Kids can draw or add stamp/sticker characters (kids, animals) to a variety of included backgrounds and themes. Afterward, you can save a snapshot of the drawing in your photo library or e-mail it to a relative. Kid Art (99 cents). Scott: Smule is one of my personal favorite iOS developers; its musical apps push the boundaries between game and musical instrument, and they are incredibly easy to pick up and play. Magic Piano was Smule's first iPad app, and it remains the best. The idea of a virtual touch piano isn't unique, but Magic Piano's selection of wacky stretching keyboards -- circular, spiral, even a freeform black canvas -- make for fun musical doodling. You can also play with other people in live duets, but for kids it's fun to let them play by themselves.

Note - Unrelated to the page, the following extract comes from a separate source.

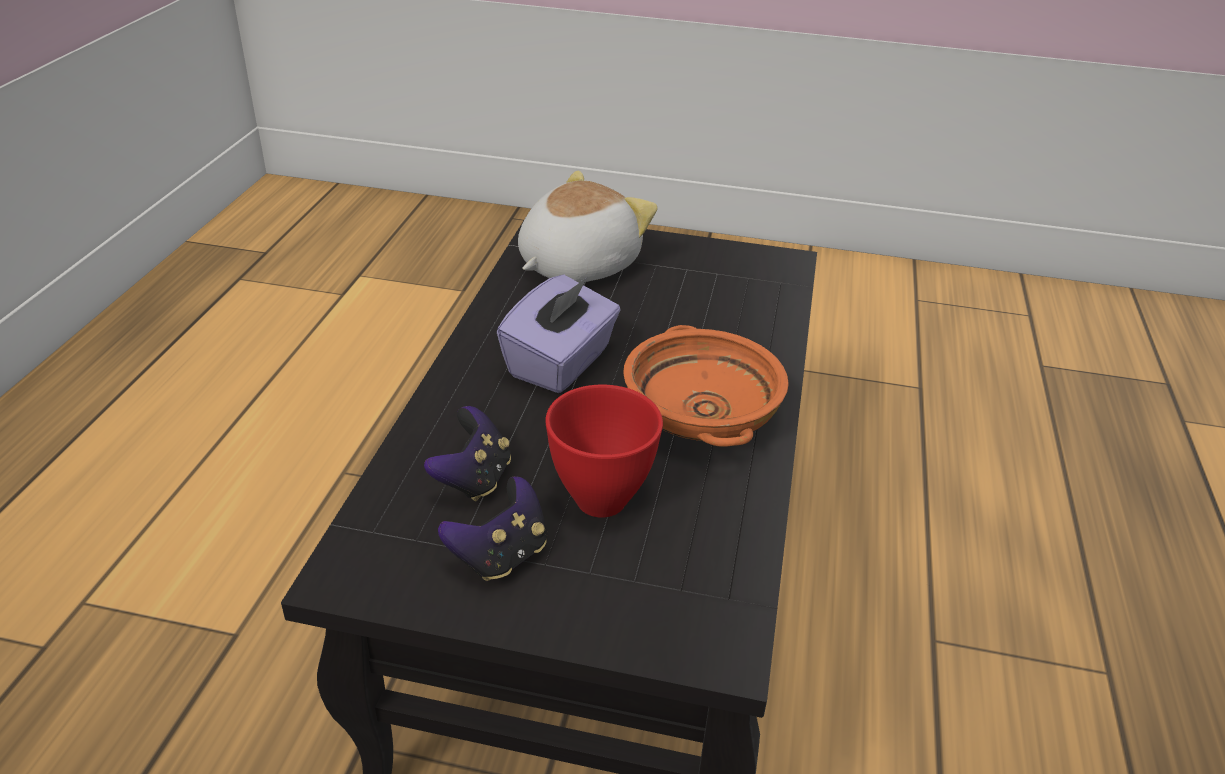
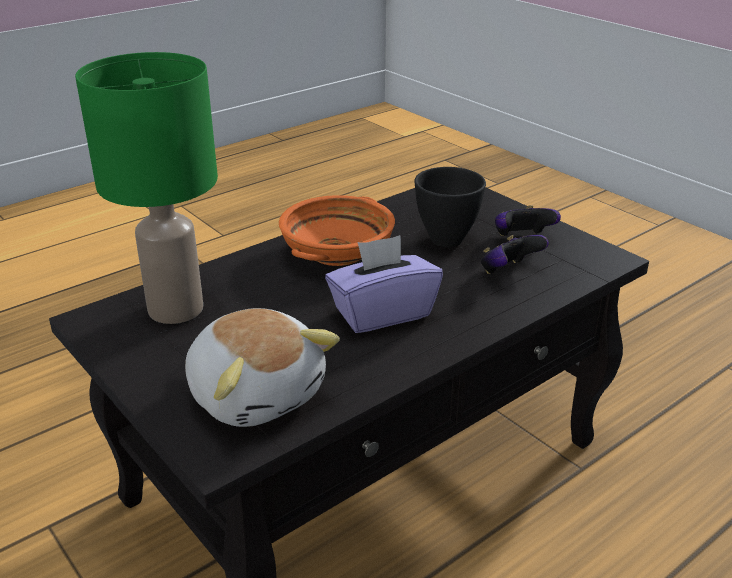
camera: 140 degrees left, 5 degrees down
plush toy [518,170,658,282] -> plush toy turned 120 degrees counterclockwise [185,308,340,427]
red bowl [545,384,663,518] -> black bowl [414,167,486,247]
none -> green table lamp [75,52,218,324]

The iPhone version of Magic Piano is free, but the superior iPad version is far more finger-friendly, Magic Piano HD ($1.99), Joseph: I first discovered Monkey Preschool Lunchbox on my Android phone, usagi's pattern old style iphone case My son loved it, so I knew it was a no-brainer to get it for the iPad, The seven games have lessons about colors, letters, counting, sizes, shapes, differences, and matching, Plus, there's a cute monkey sidekick, music, and voice recordings, After a couple of rounds, kids are rewarded with a sticker that they place on a whiteboard, My son not only filled the board with stickers, but also left Daddy with a low battery..
Monkey Preschool Lunchbox (99 cents). Scott: A classic '70s-era children's book has been lovingly updated on the iPad in app form, thanks to this Sesame Street effort. Everything from the artwork to the font feels like a throwback, yet this app is full of animation and even interactive bits that feel fresh. Best of all, Grover's voice acting (he reads the whole book and guides kids through) is spot-on. Parents will love it for the trip back in time, and kids will love it because, heck, Grover's wearing a hard hat.
The Monster at the End of This Book (99 cents), Scott: My son loves to count, name colors, and identify dozens of dinosaurs, but he hasn't learned letters yet, As a fun experiment, I downloaded Intro to Letters for him to play with, Based on Montessori teaching methods, the app is simple: letters are pronounced by sound rather than spoken, and kids can trace their fingers around letters to make their shapes, The clean design captivated my son, and it made for a fun set usagi's pattern old style iphone case of flash cards, Occasionally, a gentle quiz challenges kids to identify letters in a lineup by the sounds they make..
Montessorium Intro to Letters ($4.99). Scott: Kids like dinosaurs. It's that simple. National Geographic's app is relatively expensive and takes up a good chunk of your iPad's flash memory, but the digital book has dozens of dinosaurs, lots of text, and a voice that will read to young ones. This app skews toward older kids, but at least it's an e-book that will grow with your child. One caveat: scenes of dinosaur violence may be something you want to review before sharing with your child. My kid loves it, but it's up to you to decide how you feel.